The number to call is: 716-831-7007.
But, calls to the hotline have dropped off dramatically and some are questioning whether the hotline is having an impact.
The numbers definitely tell the story -- when this taxpayer-funded addiction hotline was launched back in August, more than 70 people called the first day. There was some heavy call volume after that as well.
But, since then, calls for help have plummeted into the single digits, with sometimes only one person calling all day.
Erie County legislator Lynne Dixon has taken notice, telling 2 On Your Side she's concerned about how many people are being helped on a consistent basis.
"What avenues are we pursuing to ensure more people know about the number?
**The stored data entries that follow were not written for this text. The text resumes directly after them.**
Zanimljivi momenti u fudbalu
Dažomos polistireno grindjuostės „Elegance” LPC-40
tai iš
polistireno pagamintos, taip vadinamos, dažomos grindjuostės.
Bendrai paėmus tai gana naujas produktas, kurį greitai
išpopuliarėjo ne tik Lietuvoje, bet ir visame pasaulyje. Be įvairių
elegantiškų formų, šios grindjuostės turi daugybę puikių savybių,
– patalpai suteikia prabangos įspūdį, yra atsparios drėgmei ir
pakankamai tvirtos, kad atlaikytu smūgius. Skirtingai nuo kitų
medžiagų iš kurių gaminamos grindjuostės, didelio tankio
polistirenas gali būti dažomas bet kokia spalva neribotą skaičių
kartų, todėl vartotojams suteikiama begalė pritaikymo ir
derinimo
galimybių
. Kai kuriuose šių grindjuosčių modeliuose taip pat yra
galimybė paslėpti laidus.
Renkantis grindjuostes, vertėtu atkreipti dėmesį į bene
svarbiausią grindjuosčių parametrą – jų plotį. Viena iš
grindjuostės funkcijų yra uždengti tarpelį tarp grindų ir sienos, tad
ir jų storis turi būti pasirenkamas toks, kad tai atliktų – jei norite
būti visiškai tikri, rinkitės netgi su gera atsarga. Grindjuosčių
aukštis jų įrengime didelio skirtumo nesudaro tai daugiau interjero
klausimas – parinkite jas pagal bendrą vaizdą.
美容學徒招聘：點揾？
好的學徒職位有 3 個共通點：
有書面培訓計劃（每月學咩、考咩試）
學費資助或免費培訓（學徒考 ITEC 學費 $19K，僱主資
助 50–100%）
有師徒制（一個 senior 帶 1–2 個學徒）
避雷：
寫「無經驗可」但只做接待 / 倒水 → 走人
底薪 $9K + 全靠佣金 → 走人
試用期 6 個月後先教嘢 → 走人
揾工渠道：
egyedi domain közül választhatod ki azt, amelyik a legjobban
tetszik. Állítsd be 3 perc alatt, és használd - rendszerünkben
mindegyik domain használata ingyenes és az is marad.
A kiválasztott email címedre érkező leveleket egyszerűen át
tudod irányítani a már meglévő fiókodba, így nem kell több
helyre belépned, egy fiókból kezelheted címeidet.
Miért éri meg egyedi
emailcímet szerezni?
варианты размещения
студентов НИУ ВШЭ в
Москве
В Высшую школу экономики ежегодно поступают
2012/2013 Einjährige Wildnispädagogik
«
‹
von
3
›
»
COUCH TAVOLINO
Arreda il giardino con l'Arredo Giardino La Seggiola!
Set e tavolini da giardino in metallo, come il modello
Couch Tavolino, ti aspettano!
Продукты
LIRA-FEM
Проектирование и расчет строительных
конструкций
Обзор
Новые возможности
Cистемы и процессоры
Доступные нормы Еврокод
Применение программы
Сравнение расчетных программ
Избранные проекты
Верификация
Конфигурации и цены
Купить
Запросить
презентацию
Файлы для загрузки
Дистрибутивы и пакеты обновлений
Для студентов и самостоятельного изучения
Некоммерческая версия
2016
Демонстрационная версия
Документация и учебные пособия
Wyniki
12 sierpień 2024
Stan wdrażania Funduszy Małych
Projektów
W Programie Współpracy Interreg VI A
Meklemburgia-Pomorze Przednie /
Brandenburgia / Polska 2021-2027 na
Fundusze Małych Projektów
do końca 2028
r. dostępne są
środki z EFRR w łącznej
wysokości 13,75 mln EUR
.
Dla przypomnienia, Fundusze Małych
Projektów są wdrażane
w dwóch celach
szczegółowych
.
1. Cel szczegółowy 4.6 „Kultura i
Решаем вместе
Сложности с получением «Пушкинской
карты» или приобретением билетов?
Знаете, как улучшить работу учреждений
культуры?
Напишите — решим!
What follow up is in place with those that called to ensure they are getting the treatments available to them? That was always a caveat of the approval for the hotline funding -- tracking follow up. I am hoping they bring that data with them Thursday," Dixon said.
Dixon chairs that Health and Human Services committee within the Erie County Legislature, which plans to address the numbers on Thursday.
Leaders at Crisis Services, which operates the hotline 24-7, say the hotline is in need for a big marketing campaign. And, Crisis Services says it's in the process of running commercials on radio and putting ads on NFTA buses and flyers in some pharmacies. Leaders say you can expect the ad campaign to be launched in the next couple weeks.
REPORTER: One may wonder why marketing wasn't thought of a little bit more so beforehand?
"It was an important question, we were also eager to get something up and running from a service side of things, so from Crisis Services' stand point, our focus at the time was really to get staff in, staff trained and all the logistics set up," said Jessica Pirro, the CEO of Crisis Services.
Officials say when you look at the big picture, over the last few months, there has been a strong response, with more than 700 people calling in, and about half of those calls from addicts themselves. The majority of the calls have been made from Buffalo, with most people calling for help regarding heroin, opioids and alcohol abuse.
Of those who have called, Pirro says about 40 have been placed into treatment or kept their appointment.